O cineasta Ugo Giorgetti também falou na época sobre a importância do espaço: “Os cinemas que você pode circular como de nível, não passam de 12 salas, 13 salas. Então, quando você perde duas salas, é uma perda muito grande.”
“Quando você pensa, você pensa no imediato, vai fechar um cinema. Mas não é que vai fechar um cinema, fecha a memória do Goethe, fecha a memória de muitos filmes, e depois tem as memórias pessoais. Quantas pessoas você conheceu lá, que influenciaram a sua vida, que, talvez, transformaram sua vida?”, declarou.
Filmes clássicos
Durante os 28 anos de existência, o Anexo do Espaço Itaú de Cinema exibiu títulos clássicos do cinema mundial, como os filmes “Stromboli” (1950), de Roberto Rossellini, “Morangos Silvestres” (1957), de Ingmar Bergman, "Um Corpo que Cai" (1958), de Alfred Hitchcock, “Hiroshima, Meu Amor” (1959), de Alain Resnais, “Acossado” (1960), de Jean-Luc Godard, “A Doce Vida” (1960), de Federico Fellini, e “Nosferatu - O Vampiro da Noite” (1979), de Werner Herzog.

Dados apresentados →

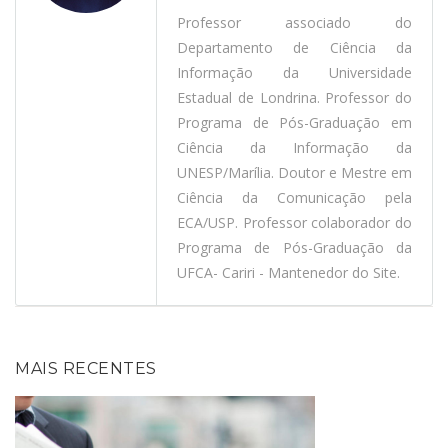
Professor associado do
Departamento de Ciência da
Informação da Universidade
Estadual de Londrina. Professor do
Programa de Pós-Graduação em
Ciência da Informação da
UNESP/Marília. Doutor e Mestre em
Ciência da Comunicação pela
ECA/USP. Professor colaborador do
Programa de Pós-Graduação da
UFCA- Cariri - Mantenedor do Site.
MAIS RECENTES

Tarefa → Transcreva na íntegra o trecho sobre o Anexo do Espaço Itaú de Cinema, sem alterar nenhuma palavra ou sinal. Os registros constituem um material à parte, independente do trecho.

Sua resposta →
O cineasta Ugo Giorgetti também falou na época sobre a importância do espaço: “Os cinemas que você pode circular como de nível, não passam de 12 salas, 13 salas. Então, quando você perde duas salas, é uma perda muito grande.”
“Quando você pensa, você pensa no imediato, vai fechar um cinema. Mas não é que vai fechar um cinema, fecha a memória do Goethe, fecha a memória de muitos filmes, e depois tem as memórias pessoais. Quantas pessoas você conheceu lá, que influenciaram a sua vida, que, talvez, transformaram sua vida?”, declarou.
Filmes clássicos
Durante os 28 anos de existência, o Anexo do Espaço Itaú de Cinema exibiu títulos clássicos do cinema mundial, como os filmes “Stromboli” (1950), de Roberto Rossellini, “Morangos Silvestres” (1957), de Ingmar Bergman, "Um Corpo que Cai" (1958), de Alfred Hitchcock, “Hiroshima, Meu Amor” (1959), de Alain Resnais, “Acossado” (1960), de Jean-Luc Godard, “A Doce Vida” (1960), de Federico Fellini, e “Nosferatu - O Vampiro da Noite” (1979), de Werner Herzog.